Biography
Kamen was born August 27, 1913, in Toronto, the son of Russian immigrants. He grew up in Chicago. He received a bachelor's degree in chemistry from the University of Chicago in 1933 and obtained a PhD in physical chemistry from the same university in 1936. Thereafter he sought a research position in chemistry and nuclear physics under Ernest Lawrence at the radiation laboratory in Berkeley, where he worked without pay for six months until being hired to oversee the preparation and distribution of the cyclotron's products. The discovery of carbon-14 occurred at Berkeley when Kamen and Ruben bombarded graphite in the cyclotron in hopes of producing a radioactive isotope of carbon that could be used as a tracer in investigating chemical reactions in photosynthesis. Their experiment resulted in production of carbon-14.
In 1943, Kamen was assigned to Manhattan Project work at Oak Ridge, Tennessee, where he worked briefly before returning to Berkeley. He was fired from Berkeley in 1945 after being accused of leaking nuclear weapons secrets to Russia, and for a time was unable to obtain an academic position, until being hired by Arthur Holly Compton to run the cyclotron program in the medical school of Washington University at St. Louis. Kamen taught the faculty how to use radioactive tracer materials in research, and his own interests gradually shifted into biochemistry.

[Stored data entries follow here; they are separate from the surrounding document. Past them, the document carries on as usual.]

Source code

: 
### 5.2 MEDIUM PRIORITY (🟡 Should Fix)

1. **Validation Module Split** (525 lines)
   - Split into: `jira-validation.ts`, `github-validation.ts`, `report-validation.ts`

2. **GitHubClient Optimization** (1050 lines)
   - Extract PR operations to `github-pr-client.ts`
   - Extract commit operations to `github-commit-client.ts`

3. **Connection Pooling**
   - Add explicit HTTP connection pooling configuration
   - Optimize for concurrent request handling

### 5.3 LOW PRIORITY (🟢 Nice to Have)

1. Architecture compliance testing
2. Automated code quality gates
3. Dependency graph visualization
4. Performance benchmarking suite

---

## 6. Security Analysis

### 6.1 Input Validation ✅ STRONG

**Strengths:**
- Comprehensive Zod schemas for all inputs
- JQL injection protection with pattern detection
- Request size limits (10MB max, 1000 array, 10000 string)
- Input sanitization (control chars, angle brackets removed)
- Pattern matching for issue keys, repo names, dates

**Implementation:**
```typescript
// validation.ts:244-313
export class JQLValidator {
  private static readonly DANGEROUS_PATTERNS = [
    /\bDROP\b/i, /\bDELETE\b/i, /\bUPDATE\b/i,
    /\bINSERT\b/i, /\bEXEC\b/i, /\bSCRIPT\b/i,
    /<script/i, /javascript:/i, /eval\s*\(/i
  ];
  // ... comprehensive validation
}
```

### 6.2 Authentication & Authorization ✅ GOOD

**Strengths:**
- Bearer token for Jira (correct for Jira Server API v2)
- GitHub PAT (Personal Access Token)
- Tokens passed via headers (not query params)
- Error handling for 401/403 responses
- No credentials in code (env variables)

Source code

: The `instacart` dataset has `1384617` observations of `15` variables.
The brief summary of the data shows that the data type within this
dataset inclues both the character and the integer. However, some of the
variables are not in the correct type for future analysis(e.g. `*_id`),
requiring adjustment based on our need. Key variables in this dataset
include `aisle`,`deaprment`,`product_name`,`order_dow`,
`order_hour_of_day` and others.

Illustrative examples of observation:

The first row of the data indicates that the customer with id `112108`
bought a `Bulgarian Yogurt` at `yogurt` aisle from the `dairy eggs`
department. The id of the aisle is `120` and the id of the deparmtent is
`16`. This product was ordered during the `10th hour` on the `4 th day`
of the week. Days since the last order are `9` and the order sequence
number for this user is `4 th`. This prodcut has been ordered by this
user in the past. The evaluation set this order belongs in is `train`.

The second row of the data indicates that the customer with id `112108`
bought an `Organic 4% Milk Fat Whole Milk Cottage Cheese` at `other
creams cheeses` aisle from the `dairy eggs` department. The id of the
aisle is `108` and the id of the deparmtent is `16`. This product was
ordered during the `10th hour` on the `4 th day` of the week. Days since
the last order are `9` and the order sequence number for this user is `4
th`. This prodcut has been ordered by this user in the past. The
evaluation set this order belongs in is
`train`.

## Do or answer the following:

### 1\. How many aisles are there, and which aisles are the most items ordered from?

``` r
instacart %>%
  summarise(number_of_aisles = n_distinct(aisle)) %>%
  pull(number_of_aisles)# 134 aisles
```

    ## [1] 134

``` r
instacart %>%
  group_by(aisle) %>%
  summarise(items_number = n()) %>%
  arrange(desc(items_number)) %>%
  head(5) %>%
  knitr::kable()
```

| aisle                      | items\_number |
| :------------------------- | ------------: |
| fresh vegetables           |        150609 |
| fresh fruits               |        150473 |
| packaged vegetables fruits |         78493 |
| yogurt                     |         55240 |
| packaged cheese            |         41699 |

In 1957, he moved to Brandeis University in Massachusetts, and in 1961 he joined the University of California, San Diego, where he remained until his retirement in 1978.
Martin Kamen died August 31, 2002, at the age of 89 in Montecito (Santa Barbara), California. He was a longtime resident of Casa Dorinda retirement home. He was very well liked and admired for helping others.